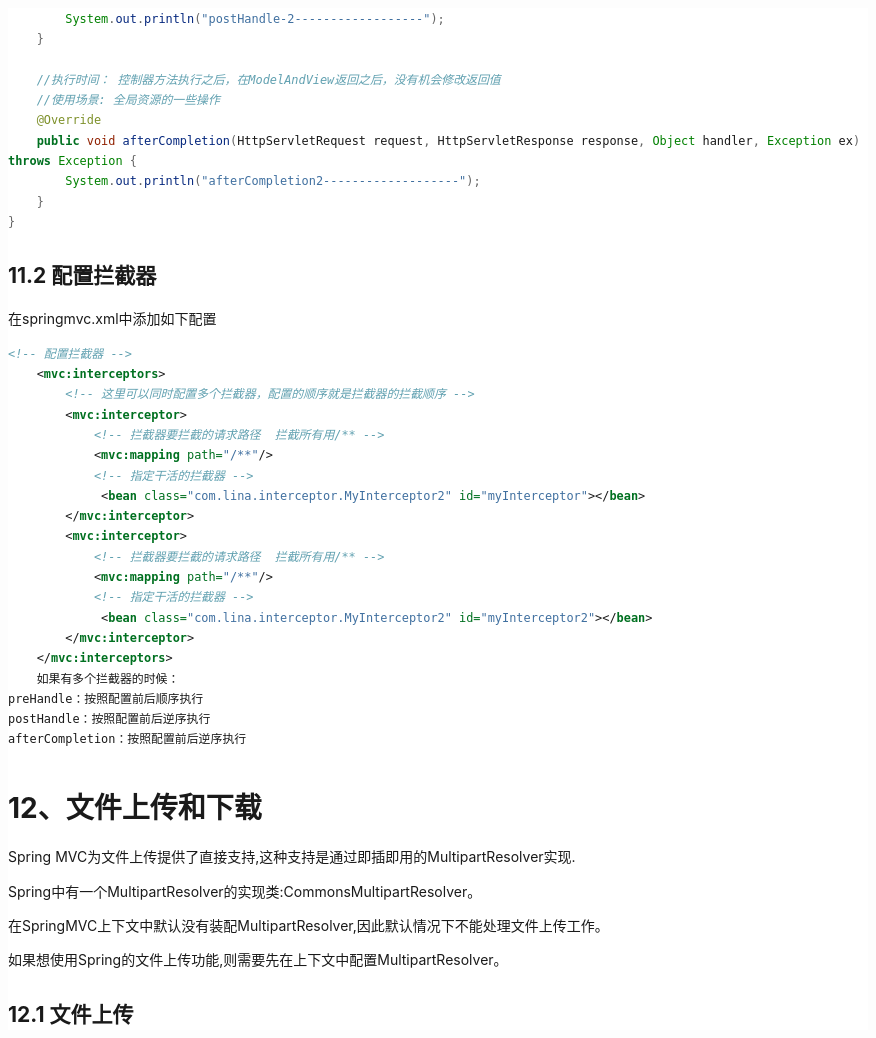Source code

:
 ```java
        System.out.println("postHandle-2------------------");
    }

    //执行时间： 控制器方法执行之后，在ModelAndView返回之后，没有机会修改返回值
    //使用场景: 全局资源的一些操作
    @Override
    public void afterCompletion(HttpServletRequest request, HttpServletResponse response, Object handler, Exception ex) throws Exception {
        System.out.println("afterCompletion2-------------------");
    }
}

```

## 11.2 配置拦截器

在springmvc.xml中添加如下配置

```xml
<!-- 配置拦截器 -->
	<mvc:interceptors>
		<!-- 这里可以同时配置多个拦截器，配置的顺序就是拦截器的拦截顺序 -->
		<mvc:interceptor>
			<!-- 拦截器要拦截的请求路径  拦截所有用/** -->
			<mvc:mapping path="/**"/>
			<!-- 指定干活的拦截器 -->
			 <bean class="com.lina.interceptor.MyInterceptor2" id="myInterceptor"></bean>
		</mvc:interceptor>
		<mvc:interceptor>
			<!-- 拦截器要拦截的请求路径  拦截所有用/** -->
			<mvc:mapping path="/**"/>
			<!-- 指定干活的拦截器 -->
			 <bean class="com.lina.interceptor.MyInterceptor2" id="myInterceptor2"></bean>
		</mvc:interceptor>
	</mvc:interceptors>
    如果有多个拦截器的时候：
preHandle：按照配置前后顺序执行
postHandle：按照配置前后逆序执行
afterCompletion：按照配置前后逆序执行
```

# 12、文件上传和下载

Spring MVC为文件上传提供了直接支持,这种支持是通过即插即用的MultipartResolver实现. 

Spring中有一个MultipartResolver的实现类:CommonsMultipartResolver。

在SpringMVC上下文中默认没有装配MultipartResolver,因此默认情况下不能处理文件上传工作。

如果想使用Spring的文件上传功能,则需要先在上下文中配置MultipartResolver。

## 12.1 文件上传

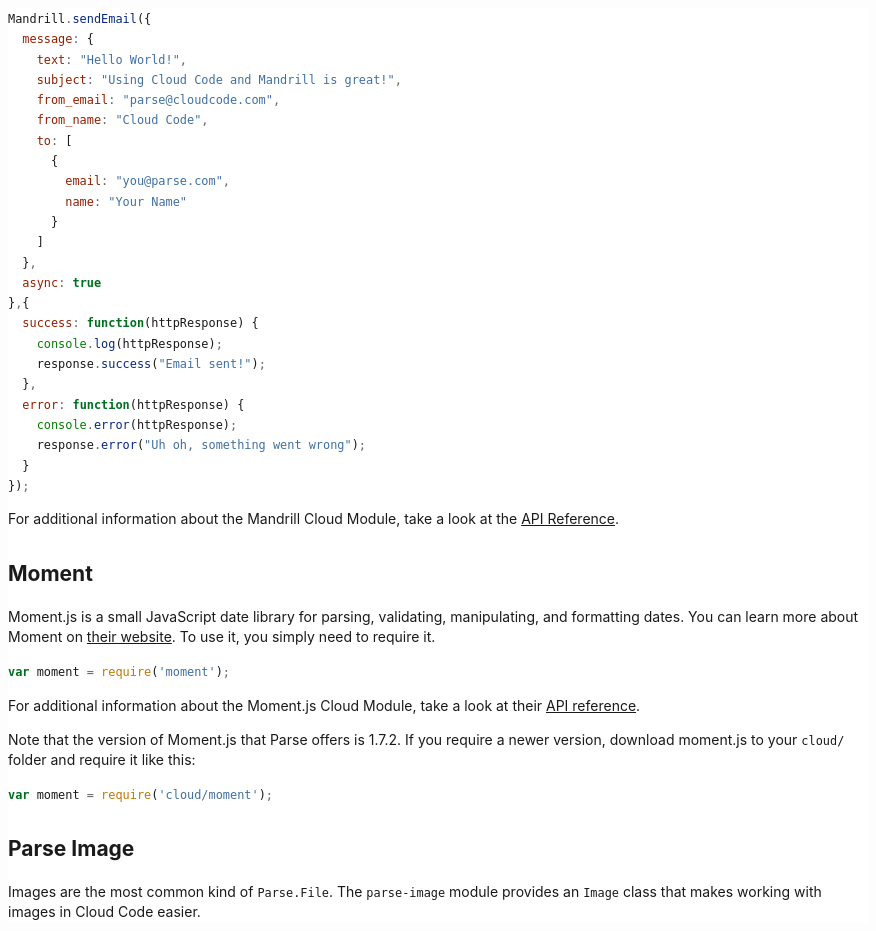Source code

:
 ```js
Mandrill.sendEmail({
  message: {
    text: "Hello World!",
    subject: "Using Cloud Code and Mandrill is great!",
    from_email: "parse@cloudcode.com",
    from_name: "Cloud Code",
    to: [
      {
        email: "you@parse.com",
        name: "Your Name"
      }
    ]
  },
  async: true
},{
  success: function(httpResponse) {
    console.log(httpResponse);
    response.success("Email sent!");
  },
  error: function(httpResponse) {
    console.error(httpResponse);
    response.error("Uh oh, something went wrong");
  }
});
```

For additional information about the Mandrill Cloud Module, take a look at the [API Reference](/docs/js/api/symbols/Mandrill.html).


## Moment

Moment.js is a small JavaScript date library for parsing, validating, manipulating, and formatting dates. You can learn more about Moment on [their website](http://momentjs.com/). To use it, you simply need to require it.

```js
var moment = require('moment');
```

For additional information about the Moment.js Cloud Module, take a look at their [API reference](http://momentjs.com/docs).

Note that the version of Moment.js that Parse offers is 1.7.2.  If you require a newer version, download moment.js to your `cloud/` folder and require it like this:

```js
var moment = require('cloud/moment');
```

## Parse Image

Images are the most common kind of `Parse.File`. The `parse-image` module provides an `Image` class that makes working with images in Cloud Code easier.
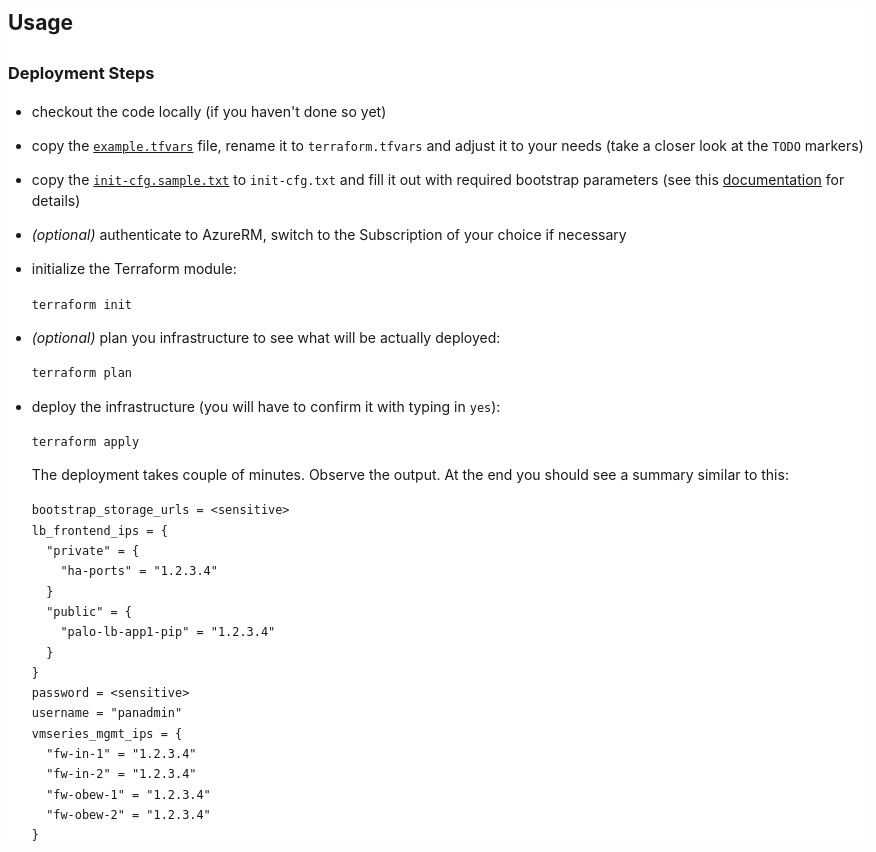 ## Usage

### Deployment Steps

- checkout the code locally (if you haven't done so yet)
- copy the [`example.tfvars`](./example.tfvars) file, rename it to `terraform.tfvars` and adjust it to your needs (take a closer
  look at the `TODO` markers)
- copy the [`init-cfg.sample.txt`](./files/init-cfg.sample.txt) to `init-cfg.txt` and fill it out with required bootstrap
  parameters (see this [documentation](https://docs.paloaltonetworks.com/vm-series/9-1/vm-series-deployment/bootstrap-the-vm-series-firewall/create-the-init-cfgtxt-file/init-cfgtxt-file-components#id07933d91-15be-414d-bc8d-f2a5f3d8df6b) for details)
- _(optional)_ authenticate to AzureRM, switch to the Subscription of your choice if necessary
- initialize the Terraform module:

  ```bash
  terraform init
  ```

- _(optional)_ plan you infrastructure to see what will be actually deployed:

  ```bash
  terraform plan
  ```

- deploy the infrastructure (you will have to confirm it with typing in `yes`):

  ```bash
  terraform apply
  ```

  The deployment takes couple of minutes. Observe the output. At the end you should see a summary similar to this:

  ```console
  bootstrap_storage_urls = <sensitive>
  lb_frontend_ips = {
    "private" = {
      "ha-ports" = "1.2.3.4"
    }
    "public" = {
      "palo-lb-app1-pip" = "1.2.3.4"
    }
  }
  password = <sensitive>
  username = "panadmin"
  vmseries_mgmt_ips = {
    "fw-in-1" = "1.2.3.4"
    "fw-in-2" = "1.2.3.4"
    "fw-obew-1" = "1.2.3.4"
    "fw-obew-2" = "1.2.3.4"
  }
  ```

· · · ·

-- EXERCISE --
Give back the full listing word for word, with the pictures left out.

-- TASK ANSWER --
Source code

:
 ```java
        System.out.println("postHandle-2------------------");
    }

    //执行时间： 控制器方法执行之后，在ModelAndView返回之后，没有机会修改返回值
    //使用场景: 全局资源的一些操作
    @Override
    public void afterCompletion(HttpServletRequest request, HttpServletResponse response, Object handler, Exception ex) throws Exception {
        System.out.println("afterCompletion2-------------------");
    }
}

```

## 11.2 配置拦截器

在springmvc.xml中添加如下配置

```xml
<!-- 配置拦截器 -->
	<mvc:interceptors>
		<!-- 这里可以同时配置多个拦截器，配置的顺序就是拦截器的拦截顺序 -->
		<mvc:interceptor>
			<!-- 拦截器要拦截的请求路径  拦截所有用/** -->
			<mvc:mapping path="/**"/>
			<!-- 指定干活的拦截器 -->
			 <bean class="com.lina.interceptor.MyInterceptor2" id="myInterceptor"></bean>
		</mvc:interceptor>
		<mvc:interceptor>
			<!-- 拦截器要拦截的请求路径  拦截所有用/** -->
			<mvc:mapping path="/**"/>
			<!-- 指定干活的拦截器 -->
			 <bean class="com.lina.interceptor.MyInterceptor2" id="myInterceptor2"></bean>
		</mvc:interceptor>
	</mvc:interceptors>
    如果有多个拦截器的时候：
preHandle：按照配置前后顺序执行
postHandle：按照配置前后逆序执行
afterCompletion：按照配置前后逆序执行
```

# 12、文件上传和下载

Spring MVC为文件上传提供了直接支持,这种支持是通过即插即用的MultipartResolver实现. 

Spring中有一个MultipartResolver的实现类:CommonsMultipartResolver。

在SpringMVC上下文中默认没有装配MultipartResolver,因此默认情况下不能处理文件上传工作。

如果想使用Spring的文件上传功能,则需要先在上下文中配置MultipartResolver。

## 12.1 文件上传

Source code

:
 ```js
Mandrill.sendEmail({
  message: {
    text: "Hello World!",
    subject: "Using Cloud Code and Mandrill is great!",
    from_email: "parse@cloudcode.com",
    from_name: "Cloud Code",
    to: [
      {
        email: "you@parse.com",
        name: "Your Name"
      }
    ]
  },
  async: true
},{
  success: function(httpResponse) {
    console.log(httpResponse);
    response.success("Email sent!");
  },
  error: function(httpResponse) {
    console.error(httpResponse);
    response.error("Uh oh, something went wrong");
  }
});
```

For additional information about the Mandrill Cloud Module, take a look at the [API Reference](/docs/js/api/symbols/Mandrill.html).


## Moment

Moment.js is a small JavaScript date library for parsing, validating, manipulating, and formatting dates. You can learn more about Moment on [their website](http://momentjs.com/). To use it, you simply need to require it.

```js
var moment = require('moment');
```

For additional information about the Moment.js Cloud Module, take a look at their [API reference](http://momentjs.com/docs).

Note that the version of Moment.js that Parse offers is 1.7.2.  If you require a newer version, download moment.js to your `cloud/` folder and require it like this:

```js
var moment = require('cloud/moment');
```

## Parse Image

Images are the most common kind of `Parse.File`. The `parse-image` module provides an `Image` class that makes working with images in Cloud Code easier.
 ## Usage

### Deployment Steps

- checkout the code locally (if you haven't done so yet)
- copy the [`example.tfvars`](./example.tfvars) file, rename it to `terraform.tfvars` and adjust it to your needs (take a closer
  look at the `TODO` markers)
- copy the [`init-cfg.sample.txt`](./files/init-cfg.sample.txt) to `init-cfg.txt` and fill it out with required bootstrap
  parameters (see this [documentation](https://docs.paloaltonetworks.com/vm-series/9-1/vm-series-deployment/bootstrap-the-vm-series-firewall/create-the-init-cfgtxt-file/init-cfgtxt-file-components#id07933d91-15be-414d-bc8d-f2a5f3d8df6b) for details)
- _(optional)_ authenticate to AzureRM, switch to the Subscription of your choice if necessary
- initialize the Terraform module:

  ```bash
  terraform init
  ```

- _(optional)_ plan you infrastructure to see what will be actually deployed:

  ```bash
  terraform plan
  ```

- deploy the infrastructure (you will have to confirm it with typing in `yes`):

  ```bash
  terraform apply
  ```

  The deployment takes couple of minutes. Observe the output. At the end you should see a summary similar to this:

  ```console
  bootstrap_storage_urls = <sensitive>
  lb_frontend_ips = {
    "private" = {
      "ha-ports" = "1.2.3.4"
    }
    "public" = {
      "palo-lb-app1-pip" = "1.2.3.4"
    }
  }
  password = <sensitive>
  username = "panadmin"
  vmseries_mgmt_ips = {
    "fw-in-1" = "1.2.3.4"
    "fw-in-2" = "1.2.3.4"
    "fw-obew-1" = "1.2.3.4"
    "fw-obew-2" = "1.2.3.4"
  }
  ```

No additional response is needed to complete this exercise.